_To do_
Word for word, set down the entries that follow.

START Entries shown

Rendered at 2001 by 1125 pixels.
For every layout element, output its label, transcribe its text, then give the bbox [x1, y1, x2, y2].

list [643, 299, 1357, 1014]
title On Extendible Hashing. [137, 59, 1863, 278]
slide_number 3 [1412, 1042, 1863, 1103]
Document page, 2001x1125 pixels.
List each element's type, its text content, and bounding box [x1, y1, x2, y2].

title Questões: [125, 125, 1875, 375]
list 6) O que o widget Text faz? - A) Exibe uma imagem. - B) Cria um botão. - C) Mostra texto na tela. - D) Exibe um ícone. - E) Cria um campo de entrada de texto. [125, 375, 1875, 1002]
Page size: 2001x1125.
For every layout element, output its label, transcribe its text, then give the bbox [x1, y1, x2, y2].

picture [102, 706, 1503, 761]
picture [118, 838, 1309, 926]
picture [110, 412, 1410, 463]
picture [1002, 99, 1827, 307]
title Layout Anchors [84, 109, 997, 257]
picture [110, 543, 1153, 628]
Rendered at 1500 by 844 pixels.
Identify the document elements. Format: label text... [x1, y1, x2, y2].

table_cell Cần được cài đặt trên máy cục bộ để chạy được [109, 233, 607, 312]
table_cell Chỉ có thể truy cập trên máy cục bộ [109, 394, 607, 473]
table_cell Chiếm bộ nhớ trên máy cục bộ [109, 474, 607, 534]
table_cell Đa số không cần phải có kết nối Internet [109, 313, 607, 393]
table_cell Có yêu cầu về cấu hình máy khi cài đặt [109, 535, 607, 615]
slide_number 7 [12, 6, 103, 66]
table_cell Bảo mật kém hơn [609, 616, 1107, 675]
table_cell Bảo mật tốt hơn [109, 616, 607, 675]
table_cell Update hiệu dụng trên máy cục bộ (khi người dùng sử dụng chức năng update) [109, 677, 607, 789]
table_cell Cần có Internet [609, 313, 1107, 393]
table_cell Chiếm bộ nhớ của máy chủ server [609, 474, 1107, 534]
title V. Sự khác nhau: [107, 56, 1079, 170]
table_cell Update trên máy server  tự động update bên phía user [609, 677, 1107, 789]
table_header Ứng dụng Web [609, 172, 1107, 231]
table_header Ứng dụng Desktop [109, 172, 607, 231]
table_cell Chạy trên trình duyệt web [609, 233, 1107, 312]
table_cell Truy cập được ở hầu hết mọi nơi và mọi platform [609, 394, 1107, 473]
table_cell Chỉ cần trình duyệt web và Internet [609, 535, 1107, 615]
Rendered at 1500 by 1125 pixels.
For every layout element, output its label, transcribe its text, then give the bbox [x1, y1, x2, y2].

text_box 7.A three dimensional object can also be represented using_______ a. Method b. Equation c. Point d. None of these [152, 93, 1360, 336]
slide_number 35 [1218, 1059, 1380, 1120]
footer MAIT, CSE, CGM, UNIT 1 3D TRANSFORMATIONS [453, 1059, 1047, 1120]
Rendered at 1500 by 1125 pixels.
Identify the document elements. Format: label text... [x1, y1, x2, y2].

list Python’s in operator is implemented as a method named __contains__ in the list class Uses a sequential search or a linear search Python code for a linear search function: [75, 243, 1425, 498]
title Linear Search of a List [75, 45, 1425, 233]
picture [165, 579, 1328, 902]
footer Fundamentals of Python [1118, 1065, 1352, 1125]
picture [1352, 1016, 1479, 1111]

END Entries shown

_Response_
Rendered at 2001 by 1125 pixels.
For every layout element, output its label, transcribe its text, then give the bbox [x1, y1, x2, y2].

list [643, 299, 1357, 1014]
title On Extendible Hashing. [137, 59, 1863, 278]
slide_number 3 [1412, 1042, 1863, 1103]
Document page, 2001x1125 pixels.
List each element's type, its text content, and bounding box [x1, y1, x2, y2].

title Questões: [125, 125, 1875, 375]
list 6) O que o widget Text faz? - A) Exibe uma imagem. - B) Cria um botão. - C) Mostra texto na tela. - D) Exibe um ícone. - E) Cria um campo de entrada de texto. [125, 375, 1875, 1002]
Page size: 2001x1125.
For every layout element, output its label, transcribe its text, then give the bbox [x1, y1, x2, y2].

picture [102, 706, 1503, 761]
picture [118, 838, 1309, 926]
picture [110, 412, 1410, 463]
picture [1002, 99, 1827, 307]
title Layout Anchors [84, 109, 997, 257]
picture [110, 543, 1153, 628]
Rendered at 1500 by 844 pixels.
Identify the document elements. Format: label text... [x1, y1, x2, y2].

table_cell Cần được cài đặt trên máy cục bộ để chạy được [109, 233, 607, 312]
table_cell Chỉ có thể truy cập trên máy cục bộ [109, 394, 607, 473]
table_cell Chiếm bộ nhớ trên máy cục bộ [109, 474, 607, 534]
table_cell Đa số không cần phải có kết nối Internet [109, 313, 607, 393]
table_cell Có yêu cầu về cấu hình máy khi cài đặt [109, 535, 607, 615]
slide_number 7 [12, 6, 103, 66]
table_cell Bảo mật kém hơn [609, 616, 1107, 675]
table_cell Bảo mật tốt hơn [109, 616, 607, 675]
table_cell Update hiệu dụng trên máy cục bộ (khi người dùng sử dụng chức năng update) [109, 677, 607, 789]
table_cell Cần có Internet [609, 313, 1107, 393]
table_cell Chiếm bộ nhớ của máy chủ server [609, 474, 1107, 534]
title V. Sự khác nhau: [107, 56, 1079, 170]
table_cell Update trên máy server  tự động update bên phía user [609, 677, 1107, 789]
table_header Ứng dụng Web [609, 172, 1107, 231]
table_header Ứng dụng Desktop [109, 172, 607, 231]
table_cell Chạy trên trình duyệt web [609, 233, 1107, 312]
table_cell Truy cập được ở hầu hết mọi nơi và mọi platform [609, 394, 1107, 473]
table_cell Chỉ cần trình duyệt web và Internet [609, 535, 1107, 615]
Rendered at 1500 by 1125 pixels.
For every layout element, output its label, transcribe its text, then give the bbox [x1, y1, x2, y2].

text_box 7.A three dimensional object can also be represented using_______ a. Method b. Equation c. Point d. None of these [152, 93, 1360, 336]
slide_number 35 [1218, 1059, 1380, 1120]
footer MAIT, CSE, CGM, UNIT 1 3D TRANSFORMATIONS [453, 1059, 1047, 1120]
Rendered at 1500 by 1125 pixels.
Identify the document elements. Format: label text... [x1, y1, x2, y2].

list Python’s in operator is implemented as a method named __contains__ in the list class Uses a sequential search or a linear search Python code for a linear search function: [75, 243, 1425, 498]
title Linear Search of a List [75, 45, 1425, 233]
picture [165, 579, 1328, 902]
footer Fundamentals of Python [1118, 1065, 1352, 1125]
picture [1352, 1016, 1479, 1111]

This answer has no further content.